_Records to process_.
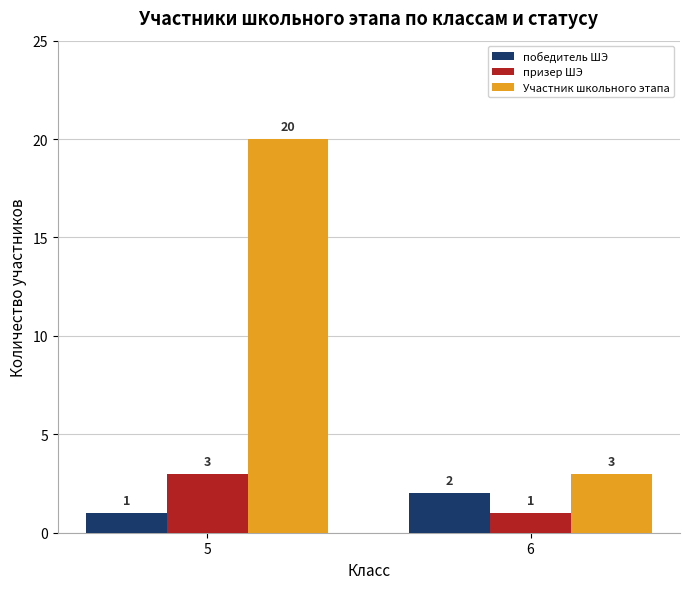

List the labels in order of призер ШЭ value, smallest first.

6, 5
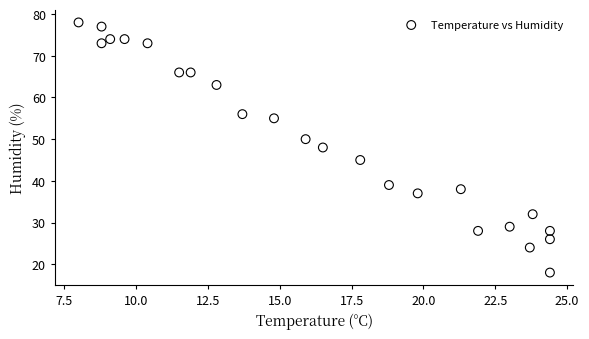

What is the range of Y values (max minus min)?

60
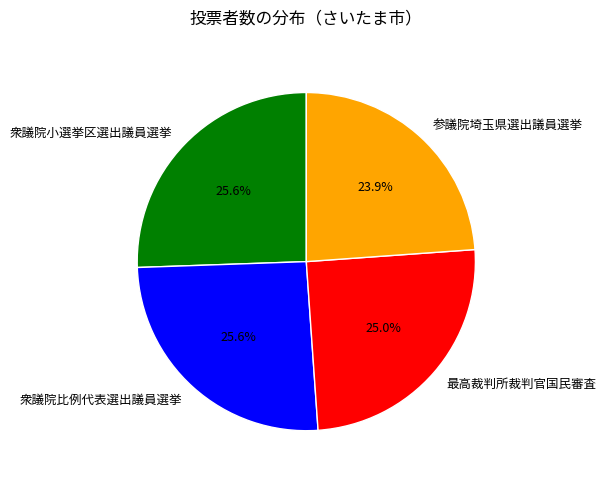

Count the number of slices in the pie.

4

_Your instructions_.
Can you pull every line of text from the records above, unchanged, while leaving out the pictures?

_Completed task_.
List the labels in order of призер ШЭ value, smallest first.

6, 5

What is the range of Y values (max minus min)?

60

Count the number of slices in the pie.

4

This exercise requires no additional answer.